Onitama est entré dans notre ludothèque il y a quelques années et il ne la quittera sans doute jamais. Sauf pour être joué bien sûr ! L’opus est un vrai régal qui s’apprend très vite et qui peut se pratiquer avec un large panel de joueurs. De six à… pas d’âge, on prend beaucoup de plaisir à le jouer. Surtout que le système de jeu offre une profondeur vraiment grande. Nous l’avons déjà dit, mais on insiste là sur un point qui fait que ce titre reste l’un des meilleurs jeux abstraits que nous connaissons. Et on n’exagère absolument pas. Onitama c’est de la stratégie et de la planification, et c’est top ! A chaque tour, on essaie de mettre l’autre en déroute. On grignote son jeu petit à petit en réduisant autant que faire se peut, son nombre de pièces encore dans la partie. Et finalement, on élabore le coup de grâce avant de mettre notre plan en application; tout simplement succulent ! Et on ne sort que très rarement Onitama pour n’en pratiquer qu’une seule partie. L’opus est addictif et la revanche se dessine comme une évidence. C’est cela qui est bon !

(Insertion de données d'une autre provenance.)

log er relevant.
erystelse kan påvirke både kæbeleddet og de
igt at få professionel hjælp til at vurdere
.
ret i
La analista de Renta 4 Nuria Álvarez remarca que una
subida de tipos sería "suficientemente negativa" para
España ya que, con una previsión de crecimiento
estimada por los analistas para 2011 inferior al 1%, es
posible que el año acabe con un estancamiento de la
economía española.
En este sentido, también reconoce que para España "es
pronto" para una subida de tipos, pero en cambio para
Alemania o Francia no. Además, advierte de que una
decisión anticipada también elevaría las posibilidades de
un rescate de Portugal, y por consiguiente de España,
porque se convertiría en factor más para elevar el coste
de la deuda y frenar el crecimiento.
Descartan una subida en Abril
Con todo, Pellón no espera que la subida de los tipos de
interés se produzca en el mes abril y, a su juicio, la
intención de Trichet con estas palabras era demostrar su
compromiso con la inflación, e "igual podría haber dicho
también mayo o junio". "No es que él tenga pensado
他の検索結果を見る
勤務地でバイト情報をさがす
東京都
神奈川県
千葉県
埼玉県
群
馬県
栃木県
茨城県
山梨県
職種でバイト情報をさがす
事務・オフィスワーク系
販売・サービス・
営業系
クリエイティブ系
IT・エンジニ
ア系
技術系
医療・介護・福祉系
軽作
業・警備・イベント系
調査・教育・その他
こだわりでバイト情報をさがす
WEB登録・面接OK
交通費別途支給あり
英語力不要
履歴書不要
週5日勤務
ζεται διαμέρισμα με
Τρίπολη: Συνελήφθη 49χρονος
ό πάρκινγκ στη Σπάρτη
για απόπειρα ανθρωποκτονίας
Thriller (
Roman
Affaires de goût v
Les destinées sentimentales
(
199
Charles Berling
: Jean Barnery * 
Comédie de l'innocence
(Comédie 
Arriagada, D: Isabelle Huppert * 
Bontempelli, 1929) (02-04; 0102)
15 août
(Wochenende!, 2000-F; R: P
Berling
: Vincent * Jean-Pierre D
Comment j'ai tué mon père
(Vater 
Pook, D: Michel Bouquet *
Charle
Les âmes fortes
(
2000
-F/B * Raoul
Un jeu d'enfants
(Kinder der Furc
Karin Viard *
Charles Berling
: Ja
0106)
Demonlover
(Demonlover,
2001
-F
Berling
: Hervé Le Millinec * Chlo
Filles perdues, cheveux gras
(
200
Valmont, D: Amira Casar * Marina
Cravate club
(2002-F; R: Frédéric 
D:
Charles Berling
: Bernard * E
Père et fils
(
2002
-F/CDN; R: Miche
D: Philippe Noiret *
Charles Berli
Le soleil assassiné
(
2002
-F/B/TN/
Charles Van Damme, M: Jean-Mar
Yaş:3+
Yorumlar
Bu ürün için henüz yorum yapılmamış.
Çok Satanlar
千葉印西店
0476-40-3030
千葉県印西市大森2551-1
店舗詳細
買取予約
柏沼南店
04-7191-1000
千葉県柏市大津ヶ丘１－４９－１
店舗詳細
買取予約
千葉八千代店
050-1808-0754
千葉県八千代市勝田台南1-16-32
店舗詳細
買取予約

Sachez encore, pour ceux qui désirent aller plus loin dans l’expérience ludique, que deux extensions sont disponibles en français. « Sensei’s Path » et « Way of the Wind » rajoutent de nouvelles cartes de mouvement pour créer encore plus de combinaisons grâce à une nouvelle figurine, l’Esprit du Vent, qui avec ses cartes spécifiques, donne une autre dimension tactique au jeu.
Maintenant, à vous de vous forger votre propre avis.